The Congressional Budget Office on Wednesday said that President Donald Trump’s tariffs will shrink the U.S. economy and increase inflation, but that they could reduce the deficit by as much as $3 trillion over 10 years.
The CBO estimated the increase in revenue collection from tariffs would reduce the deficit by $2.5 trillion from fiscal 2025 to fiscal 2035, measured against baseline projections made in January. The smaller deficits would deliver another $500 billion in savings on interest payments, it said, noting the estimates were before accounting for tariffs’ impact on the economy.
In a letter to Senate Minority Leader Charles E. Schumer, D-N.Y., Senate Budget ranking member Jeff Merkley, D-Ore., and Senate Finance ranking member Ron Wyden, D-Ore., the CBO looked at executive actions on tariffs from Jan. 6 through May 13.
The CBO noted that the analysis came before federal court decisions on tariffs last week and doesn’t account for potential changes to tariff policy. The U.S. Court of International Trade last week threw out a swath of tariffs, but its decision was stayed temporarily within a day on appeal. The analysis also doesn’t reflect any trade agreements.
“CBO’s estimates are subject to significant uncertainty, in part because the Administration could change how the tariff policies are administered,” it said. “The projections described here reflect the assumption that the tariffs will be collected on all affected imports, with no exemptions beyond those currently specified.”
Members of both parties have raised alarm about the tariffs’ possible impact on consumers. The CBO said the tariffs will reduce the rate of real growth in gross domestic product by 0.06 percentage points per year through fiscal 2035 and increase inflation by 0.4 percentage points in 2025 and 2026.
The CBO estimate said the tariffs would reduce deficits by $2.8 trillion from fiscal 2025 to fiscal 2035 when that economic impact is built into the calculation. The economic effect of the tariffs would add about $300 billion to the deficit over the decade.

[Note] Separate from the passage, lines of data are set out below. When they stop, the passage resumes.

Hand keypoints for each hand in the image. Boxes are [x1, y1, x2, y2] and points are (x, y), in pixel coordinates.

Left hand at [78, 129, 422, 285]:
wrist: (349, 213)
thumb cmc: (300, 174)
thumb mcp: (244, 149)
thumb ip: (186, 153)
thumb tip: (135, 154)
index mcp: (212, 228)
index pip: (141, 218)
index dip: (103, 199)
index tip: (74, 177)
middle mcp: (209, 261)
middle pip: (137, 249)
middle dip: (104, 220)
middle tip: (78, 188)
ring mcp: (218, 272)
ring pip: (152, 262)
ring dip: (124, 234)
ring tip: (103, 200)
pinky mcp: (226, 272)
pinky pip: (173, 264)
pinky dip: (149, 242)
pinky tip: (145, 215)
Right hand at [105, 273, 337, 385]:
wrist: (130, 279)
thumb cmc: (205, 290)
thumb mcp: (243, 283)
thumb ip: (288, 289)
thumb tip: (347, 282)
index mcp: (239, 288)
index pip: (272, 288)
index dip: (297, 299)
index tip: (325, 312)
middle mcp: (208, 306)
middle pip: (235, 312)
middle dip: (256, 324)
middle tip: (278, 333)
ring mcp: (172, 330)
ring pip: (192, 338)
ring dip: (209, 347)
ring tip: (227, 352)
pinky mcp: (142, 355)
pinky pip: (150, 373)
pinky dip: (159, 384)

The GDP reduction reflects the negative effects of higher tariffs through channels such as reduced investment and productivity, and the positive effects of additional revenue from tariffs, which would reduce federal borrowing and increase the funds available for private investment, it said.

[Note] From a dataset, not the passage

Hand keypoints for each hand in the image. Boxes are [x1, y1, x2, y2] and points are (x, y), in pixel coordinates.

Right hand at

The report accounted for the following: a 30 percent tariff increase on China, 25 percent automotive and auto parts tariffs, 10 percent baseline tariff on most countries, 25 percent steel and aluminum tariffs and 25 percent tariff on goods from Canada and Mexico that aren’t compliant with the U.S.-Mexico-Canada Agreement on trade.
Trump signed a presidential proclamation Tuesday increasing the steel and aluminum tariffs to 50 percent, effective Wednesday.
The CBO said that its next economic forecast will reflect the effects of retaliatory tariffs imposed by trading partners.
“In CBO’s assessment, additional retaliatory tariffs are likely, and U.S. trading partners are probably waiting for negotiations to play out before retaliating fully. Even so, the value of U.S. exports targeted by those tariffs is expected to be lower than the value of imports targeted by U.S. tariffs,” it says.